▶ Given request 1:
Copy the passage of the directors' report below, word for word, between "The Register of" and "Rs. 18.54 Crore.", inclusive.

>> begin Reading passage

After considering the Company's profitability, cash flow and overall financial performance, your Directors are pleased to recommend a Dividend of Rs. 0.50 (25%) per Equity Shares of face value of Rs. 2/- each. The total outflow on account of dividend, if approved by Members, will be of about Rs. 5.43 Crore including about Rs. 0.94 Crore payable towards Dividend Distribution Tax, Surcharge and Cess on the same.

The Company paid the same dividend for the year ended 31st March 2014 also.

The Register of Members and Share Transfer Books will remain closed from 22nd September, 2015 to 29th September, 2015 (both days inclusive) for the purpose of ascertaining entitlement for the said dividend. The Thirty-sixth Annual General Meeting of the Company is to be held on Tuesday, 29th September, 2015.

6. RESERVES

The Board proposes to transfer the amount of Rs. 5.50 Crore to Reserve, as compared to Rs. 5.00 Crore transferred in the previous year.

7. SHARE CAPITAL

During the year under review, your Company's Authorised Share Capital remained unchanged at Rs.45 Crore (Forty Five Crore only) comprising 225000000 Equity Shares of Rs. 2 each. The Paid Up Equity Capital as at 31st March, 2015 remained at Rs. 18.54 Crore.

8. DIRECTORS AND KEY MANAGERIAL PERSONNEL

Appointment:

During the year under report in compliance of the provisions of Companies Act, 2013 and the Listing Agreement with the Stock Exchanges, Mrs. Vinita Kejriwal (DIN 06952088) was appointed as an Independent Director for a term of 5 years pursuant to Sections 149, 152, Schedule IV and other applicable provisions, if any, of the Companies Act, 2013 read with Companies (Appointment and Qualification of Directors) Rules, 2014 and clause 49 of the Listing Agreement.

Retirement by Rotation:

In accordance with the provisions of Companies Act, 2013, Mr. Shahid Ahmad Mirza and Mr. Tauseef Ahmad Mirza, Whole Time Directors of the Company, are liable to retire by rotation at ensuing Annual General Meeting and are eligible for re-appointment. The Board recommends their re-appointment.

Independent Directors

With coming into the force of the Companies Act, 2013 the Board appointed all the existing Independent Directors viz. Mr. P.N Kapoor , Dr. Yashveer Singh, Mr. Subhash Sapra, Mr. Q. N. Salam, Mr. Islamul Haq, Mr. Sudhindra Jain and Mrs. Vinita Kejriwal as Independent Directors under Section 149 of the Companies Act, 2013, for a term upto 5 years. The shareholders at their Annual General Meeting held on 20th September, 2014 have approved their appointment.

>> end Reading passage
>> begin Dataset entries

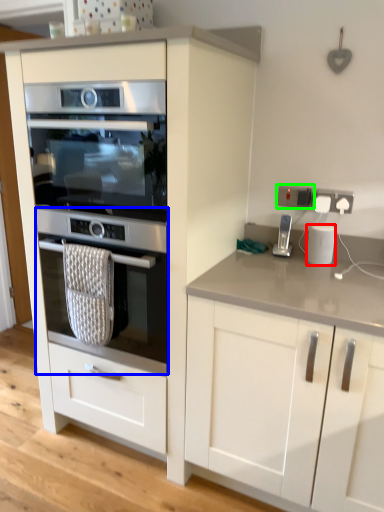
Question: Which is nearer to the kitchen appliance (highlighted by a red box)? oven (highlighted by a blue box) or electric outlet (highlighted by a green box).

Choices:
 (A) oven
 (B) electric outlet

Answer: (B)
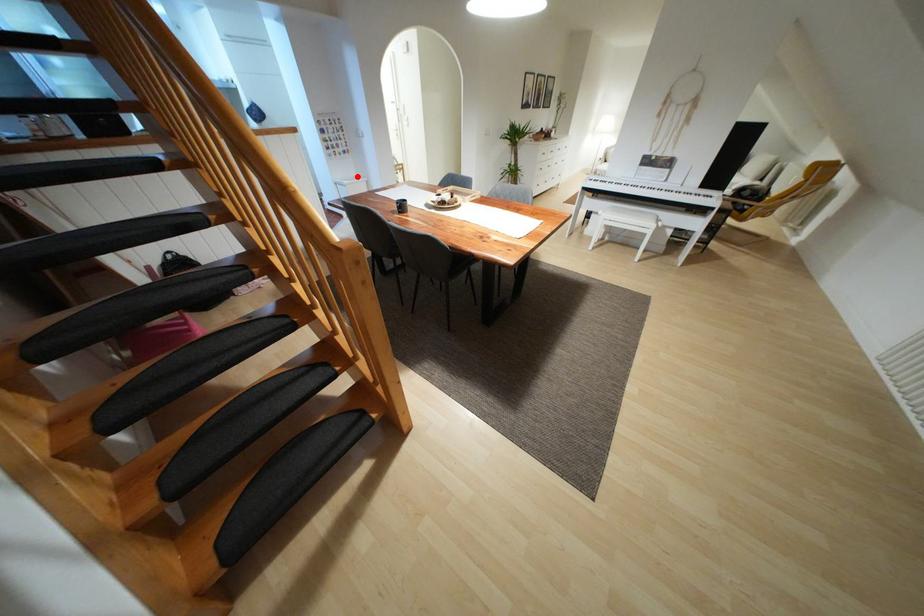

>> end Dataset entries
>> begin Dataset entries

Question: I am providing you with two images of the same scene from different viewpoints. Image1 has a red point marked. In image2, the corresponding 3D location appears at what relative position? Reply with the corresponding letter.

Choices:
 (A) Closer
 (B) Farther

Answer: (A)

>> end Dataset entries
>> begin Dataset entries

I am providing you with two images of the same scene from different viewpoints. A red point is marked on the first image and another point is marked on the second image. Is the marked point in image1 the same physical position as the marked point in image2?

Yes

>> end Dataset entries

▶ Given request 2:
In the rows above, rewrite the lines between the one holding "Question: Which is" and the one holding "Answer: (B)", inclusive, replacing "electric outlet" with "power socket" and leaving everything else unchanged. Give only those lines.

▶ Reply 1:
The Register of Members and Share Transfer Books will remain closed from 22nd September, 2015 to 29th September, 2015 (both days inclusive) for the purpose of ascertaining entitlement for the said dividend. The Thirty-sixth Annual General Meeting of the Company is to be held on Tuesday, 29th September, 2015.

6. RESERVES

The Board proposes to transfer the amount of Rs. 5.50 Crore to Reserve, as compared to Rs. 5.00 Crore transferred in the previous year.

7. SHARE CAPITAL

During the year under review, your Company's Authorised Share Capital remained unchanged at Rs.45 Crore (Forty Five Crore only) comprising 225000000 Equity Shares of Rs. 2 each. The Paid Up Equity Capital as at 31st March, 2015 remained at Rs. 18.54 Crore.

▶ Reply 2:
Question: Which is nearer to the kitchen appliance (highlighted by a red box)? oven (highlighted by a blue box) or power socket (highlighted by a green box).

Choices:
 (A) oven
 (B) power socket

Answer: (B)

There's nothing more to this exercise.